What drove you to look to the human brain for inspiration in improving upon these limitations?
I think it is natural to look to the brain for inspiration. It’s sitting right there on top of each of us. Actually, I’m amazed by digital computers as well as the brain. I think it is astonishing that digital computers can perform extensive, exact mathematical calculations far faster than any human ever could. It is equally astonishing that a human can quickly glance out at a scene or at another person’s face and immediately understand exactly what is going on in some much larger context with a great deal of nuance. I think the most comprehensive intelligent machines will embody capabilities from across this spectrum. However, at present, we have extremely good digital computers based on silicon microelectronics, and we do not have particularly strong machines based on the principles of brain computation. So there is more to do in that area.
If we look at how the brain processes information and really try to soak up the lessons from neuroscience, we find that our computational systems must evolve at the basic device level all the way up to the system architecture level. Silicon transistors are a crucial tool in the toolbox, but they shouldn’t be used for everything. Superconducting components like Josephson junctions have much to offer when we try to perform the operations of synapses, dendrites, and neurons. Similarly, communication at the scale of the vast networks of the brain is much more feasible and scalable when light is used instead of electrical signals. I was driven to look to the brain for inspiration because it is the only known computational hardware that can achieve general intelligence, rapid learning, and the cognitive functions that allow us to hold this big picture of what the world is and how it all relates. But upon looking further into how this is all accomplished, I—and many others—realized there is a huge need and therefore opportunity to add additional devices and physical mechanisms to our computational toolbox in addition to transistors.
In the past, ‘neuromorphic chips’ have been developed that use brain-like software. What are these and what issues with them caused you to look even further?
Neuromorphic chips exist along a spectrum. Some chips are nearly identical to digital computers at the device level, still using silicon transistors and binary digits to represent everything, and only departing from conventional processors at the level of the architecture and the communication protocol. Examples of this approach include IBM’s TrueNorth chip and Intel’s Loihi chip. They’re digital chips, but memory—though still separate from processors—is more broadly distributed across the system. These chips communicate by sending spike events from each processor to many others, more like neurons in the brain that communicate with spikes sent from each neuron to thousands of synapses. So some neuromorphic chips leverage the very same devices, hardware, and fabrication infrastructure as conventional digital computers, but they are processing information in a way that is based on the spiking neurons and distributed architecture of the brain. This is quite a sensible thing to do, because you can get going already. All the infrastructure is already there.

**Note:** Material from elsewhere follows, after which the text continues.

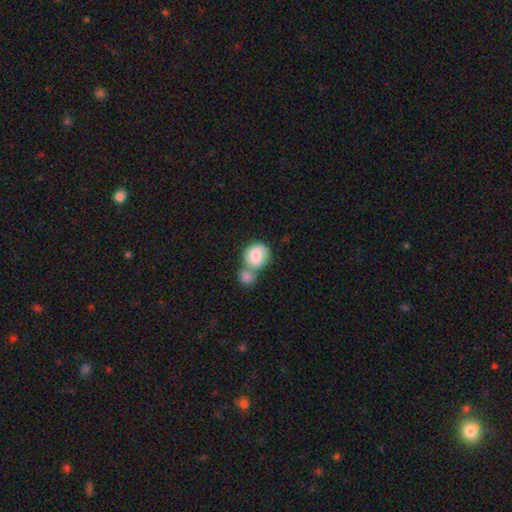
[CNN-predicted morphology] type=smooth (79%); roundness=round (80%); merging=merger (61%).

Network of many optoelectronic neurons and multiple planes of interconnecting waveguides.
On the other end of the spectrum, there are neuromorphic chips that go even further and use silicon transistors as analog devices, taking another page from the book of the brain. Instead of binary, on-off signals from transistors, these efforts use transistors in what is called the “sub-threshold” regime in which the current through the transistor can take a continuum of values as a function of the applied voltage. This can lead to dramatic energy savings. The problem here is that the functional form of the current through the transistor is exponential, meaning a small change in the applied voltage or a small change in the fabrication of the transistor leads to a large change in the current response.
This strikes me as a sub-optimal analog computational primitive because it is quite difficult to connect many such devices into circuits that work well together. Realization of a dendritic tree—the part of a neuron that accumulates and processes signals from the synapses on the way to the neuron cell body—is very difficult with these analog devices that have an exponential response.

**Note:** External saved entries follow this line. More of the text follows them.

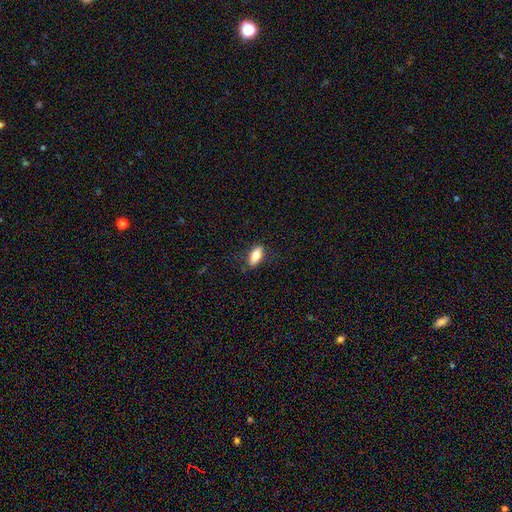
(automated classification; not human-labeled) Smooth or featured?
  - smooth: 75% *
  - featured or disk: 18%
  - star or artifact: 7%
How rounded?
  - in between: 79% *
  - cigar-shaped: 17%
  - round: 3%
Merging?
  - none: 80% *
  - minor disturbance: 15%
  - major disturbance: 4%
  - merger: 1%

The shared problem of nearly all neuromorphic chips at present is the communication between neurons. In the brain, when a neuron spikes, it sends a signal along what is called an axon. This axon branches to deliver the information to thousands of synapses. The signal is able to maintain its strength across the entire branching axon due to the brilliant, self-assembled nanotechnology from which we are all constructed. The signal regenerates as it propagates, and it can do this because the neuron is embedded in the extracellular medium, which continually supplies the needed charge—ions—to regenerate the signal. It is extremely difficult and energetically inefficient to accomplish the same feat with transistors and copper wires.

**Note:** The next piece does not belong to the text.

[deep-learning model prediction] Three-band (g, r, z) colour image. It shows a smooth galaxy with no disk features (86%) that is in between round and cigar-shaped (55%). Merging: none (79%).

If the output signal of a neuron is generated by a transistor, it is not possible for that transistor to source enough current to drive a long, branching copper wire up to a voltage that will cause the thousands of recipient synapses to register the event. So instead, the neuromorphic community has come up with a clever workaround. Neurons do not make direct, dedicated connections to their downstream synapses. Instead, each neuron only makes a connection to a node in a communication network. This communication network then handles the spikes sent between all neurons.
This form of communication is much more like packets being sent across the internet than it is like spiking neurons sending messages over axons in the brain. Such a communication method has been a key enabler of existing neuromorphic systems because if you are trying to use the circuits that are fabricated in an existing silicon microelectronics process, there isn’t another option. However, the problem is that this shared communication infrastructure does a reasonable job up to a certain scale—maybe about a million neurons (our brains have 86 billion neurons)—but beyond that, it gets bogged down. It takes too long for a message sent by a neuron to arrive at its synaptic destinations, particularly when many other neurons fire closely in time. The latency to send a message depends on the traffic on the network. This is the primary impediment to scaling existing neuromorphic systems, and this was the starting point that led to our work on photonic communication between spiking neurons.
Schematic illustration of a wafer-scale optoelectronic network. To achieve brain-scale systems, neuromorphic hardware will require densely integrated networks combining multiple wafers interconnected by fiber optics.
It’s important to emphasize here that none of the shortcomings of existing neuromorphic chips are due to poor decisions by the people developing this technology. It is perfectly sensible to make spiking neural networks with the existing hardware infrastructure that was developed for digital computing. It is perfectly sensible to try to use transistors as analog devices. It is not the engineers’ fault that transistors have an exponential response function in analog mode. It is not the engineers’ fault that transistors cannot activate a thousand synapses. All of these challenges and limitations are due to basic physics, not poor judgement. That is what we are trying to do—bring additional physics into the hardware we use for brain-inspired computing.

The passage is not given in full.